### SOURCE TEXT
•••

I'm very pleased that we are finally dealing with this legislation, as critical as I am of the fact that it has taken us 12 months to do it. It is important. Aboriginal people across the Northern Territory value the Aboriginal Land Rights Act. I spoke before about the fact that we should be doing the Ammaroo grant today as well, but the Anthony Lagoon, Urapunga and the Kakadu National Park owners will be grateful to the parliament for progressing the legislation.
I just want to reinforce the fact, and underline it yet again, that this piece of legislation is extremely important. The Aboriginal Land Rights Act is what I'm referring to here. It's a very strong piece of legislation. Aboriginal people are not wont to change this legislation, I can tell you. Any government, any political party or any external interest group that believes it will have the capacity to influence people to change this legislation should think again. It has proven test of time. It has provided a really, really tremendous base upon which Aboriginal people can build their lives in the Northern Territory in a way in which they feel safe, culturally and spiritually. It provides them with the opportunity for further economic development and for the social development of their communities.
I might point out that the Mirarr need to be congratulated on the work that they have been doing. They funded their own boarding college in Jabiru. They are doing enormous work around the region to enhance the opportunities of young Aboriginal people for training, education and employment and are involved in making sure that their interests are being properly advanced.
I commend the bill to the House, although I would ask people who are speaking to this legislation to address the issues involved in our amendment, which make it very clear that we're not happy that this has taken so long. Aboriginal people should be treated with a great deal more respect. We introduced the bill 12 months ago. Why are we dealing with it today? It's not contentious; it was agreed, and yet it has taken us 12 months to do it.
The original question was that this bill be now read a second time. To this the honourable member for Lingiari has moved as an amendment that all words after 'that' be omitted with a view to substituting other words. If it suits the House, I will state the question in the form that the amendment be agreed to. The question now is that the amendment be agreed to.
I rise to support this bill, the Aboriginal Land Rights (Northern Territory) Amendment Bill 2018. In my role as the chair of the Joint Standing Committee on Northern Australia, I am acutely aware of the challenges Indigenous Australian face, particularly with regard to home ownership. This bill demonstrates the government's commitment to recognising traditional Aboriginal ownership of land and to finalising land claims in the Northern Territory which have remained unresolved for decades. It delivers on the government's election commitment to work with Indigenous landowners to ensure their land rights deliver the economic opportunities that should come from owning your own land. This bill also gives practical effect to our commitment to working in partnership with Indigenous Australians.

•••

### YOUR TASKS
**1)** Answer these questions using the debate on the Aboriginal land rights bill.
(a) What did the Mirarr fund in Jabiru?
(b) How long ago was the bill introduced, according to the speaker who commends it to the House?
(c) Which committee is chaired by the member who rises to support the bill?
**2)** Carry on the debate on the Aboriginal land rights bill, starting after its last sentence.

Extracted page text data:
•••

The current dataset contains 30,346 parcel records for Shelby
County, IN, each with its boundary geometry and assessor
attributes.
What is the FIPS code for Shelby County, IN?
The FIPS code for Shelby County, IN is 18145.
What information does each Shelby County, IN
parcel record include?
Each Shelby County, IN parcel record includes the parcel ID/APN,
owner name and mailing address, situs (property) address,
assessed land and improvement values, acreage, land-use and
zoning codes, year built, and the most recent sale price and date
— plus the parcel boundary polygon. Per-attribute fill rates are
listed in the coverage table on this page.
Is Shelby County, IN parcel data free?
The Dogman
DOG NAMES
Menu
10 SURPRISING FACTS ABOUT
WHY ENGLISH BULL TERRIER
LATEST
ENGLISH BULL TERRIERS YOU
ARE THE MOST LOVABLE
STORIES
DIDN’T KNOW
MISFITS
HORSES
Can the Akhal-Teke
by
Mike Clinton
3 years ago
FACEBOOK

•••

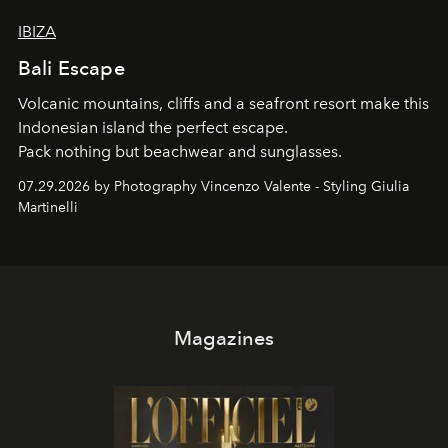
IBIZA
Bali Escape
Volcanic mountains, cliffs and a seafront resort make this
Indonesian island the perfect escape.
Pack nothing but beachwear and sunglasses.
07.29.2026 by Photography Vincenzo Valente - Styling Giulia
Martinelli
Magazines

•••

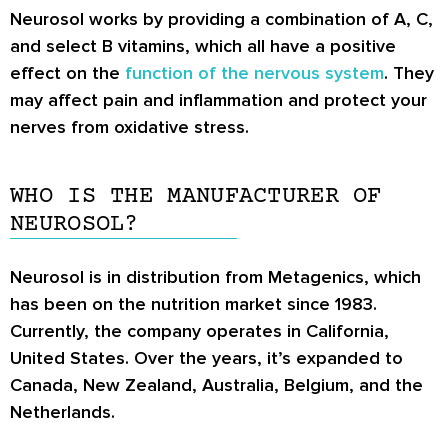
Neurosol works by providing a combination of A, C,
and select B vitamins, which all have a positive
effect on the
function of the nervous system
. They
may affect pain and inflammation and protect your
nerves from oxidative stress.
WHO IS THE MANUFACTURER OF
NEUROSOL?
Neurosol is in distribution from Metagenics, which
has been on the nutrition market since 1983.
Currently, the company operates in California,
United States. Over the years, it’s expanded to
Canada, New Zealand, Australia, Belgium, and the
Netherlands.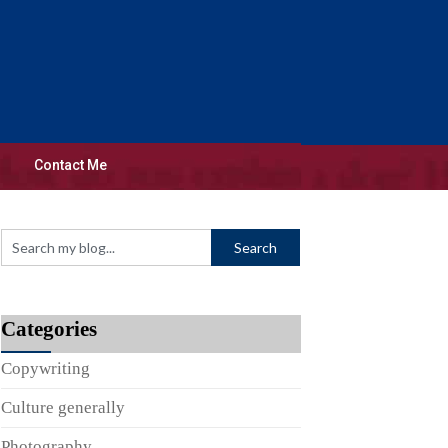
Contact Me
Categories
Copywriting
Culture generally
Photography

•••

### WRITTEN RESPONSES
**1)**
(a) Their own boarding college.
(b) 12 months ago.
(c) The Joint Standing Committee on Northern Australia.

**2)**
The government is committed to the recognition of Indigenous land through statutory land rights and native title, and we are working with traditional owners and land councils to make sure these claims are resolved as soon as possible. This bill adds areas in Kakadu, Urapunga and Anthony Lagoon to schedule 1 of the Aboriginal Land Rights (Northern Territory) Act 1976 so the land can be granted as Aboriginal land. In the Kakadu region, the bill also provides for the leaseback of the Kakadu land to the Director of National Parks. This covers an area of around 973,300 hectares. The land claims were lodged between 1984 and 1997. While they remain unresolved there are statutory limitations on dealing with the land. This has constrained potential developments in one of Australia's iconic tourism destinations and added a layer of complexity to the joint management arrangements in place between traditional Aboriginal owners and the director.
The bill also adds areas in the town of Urapunga that are subject to the Township of Urapunga Indigenous land use agreement, Urapunga land, to schedule 1 of the Land Rights Act so that the Urapunga land can be granted as Aboriginal land. This covers around 73 hectares in area and is adjacent to existing Aboriginal land granted under the Land Rights Act. Scheduling this land supports the implementation of a registered native title Indigenous land use agreement entered into by the Northern Territory and the native title parties. It continues to deliver on the government's commitment to work with Aboriginal and Torres Strait Islander Australians to support the resolution of land claims and provide opportunities for Indigenous Australians to harness the opportunities that come with owning their own land.
The bill also adds an area in the Barkly region, Anthony Lagoon land, to schedule 1 of the Land Rights Act so that the Anthony Lagoon land can be granted as Aboriginal land. This is approximately 603 hectares in the Barkly region of the Northern Territory. The parties in this case have agreed on a land swap arrangement to finalise the claim. This supports improved access to the Tablelands Highway and proximity to relevant sacred sites.
The coalition government is committed to working with Indigenous landowners to ensure that their land rights deliver the economic opportunities that should come with owning your own land, and we are committed to working in partnership with Indigenous Australians. This bill is yet another example of this. We are working directly with traditional owners and land councils to make sure outstanding land claims are resolved as soon as possible.
Native title is an agreement that we as a nation recognise traditional owners of land and water, a recognition of pre-existing rights that for so long was denied to Aboriginal and Torres Strait Islander Australians. Forty-six per cent of all land in Australia is now Indigenous land, including 12 per cent as exclusive native title. Excitingly, there are now more native title determinations than applications. But the fight to achieve native title does not end the challenge. For too long, traditional owners in various corners of the country have had their aspirations for development blocked, plans for employment and economic opportunities stifled by outside interests and traditional owners have not been able to make the decisions that they want for their land. Previous governments didn't provide traditional owners and landholders with the support needed, and non-Indigenous organisations and advocates flew in and acted in their best interests. The coalition government won't stand for that kind of approach. The government is committed to working with native title holders so that they can make decisions about their own land.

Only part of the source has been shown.